Fragmento del documento
═══

El cólera continúa representando uno de los mayores desafíos para la salud pública mundial, con entre 1,3 y 4 millones de casos estimados cada año y decenas de miles de muertes reportadas globalmente. Esta enfermedad, provocada por la bacteria Vibrio cholerae, se transmite principalmente por el consumo de agua y alimentos contaminados, y afecta de manera desproporcionada a poblaciones en regiones con acceso limitado a saneamiento seguro y agua potable.
Factores como los conflictos armados, el cambio climático y los desplazamientos poblacionales han impulsado un resurgimiento notable de brotes epidémicos en los últimos años. En respuesta a esta situación alarmante —que en 2023 afectaba ya a 43 países y mostraba una elevada mortalidad, especialmente entre niños—, la Organización Mundial de la Salud (OMS) clasificó el cólera como una emergencia de grado 3, su nivel más alto de alerta interna.

═══

Datos de entrada
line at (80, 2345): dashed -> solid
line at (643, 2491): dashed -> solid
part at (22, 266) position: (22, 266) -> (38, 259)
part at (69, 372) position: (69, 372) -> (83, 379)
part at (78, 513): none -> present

═══

Serie de ejercicios
A. Responde estas preguntas con datos del texto sobre el cólera:
(i) ¿Qué bacteria provoca la enfermedad?
(ii) ¿A cuántos países afectaba la situación en 2023?
(iii) ¿Qué grado de emergencia le asignó la OMS al cólera?
B. Por favor, convierte en una lista breve el párrafo del texto sobre el cólera que empieza con "El cólera continúa representando" y conserva sus datos principales.

Respuestas numeradas
A.
(i) La bacteria Vibrio cholerae.
(ii) A 43 países.
(iii) Una emergencia de grado 3, su nivel más alto de alerta interna.

B.
- Es uno de los mayores desafíos para la salud pública mundial.
- Se estiman entre 1,3 y 4 millones de casos al año y se reportan decenas de miles de muertes en todo el mundo.
- Lo provoca la bacteria Vibrio cholerae.
- Se transmite principalmente por agua y alimentos contaminados.
- Afecta de manera desproporcionada a poblaciones con acceso limitado a saneamiento seguro y agua potable.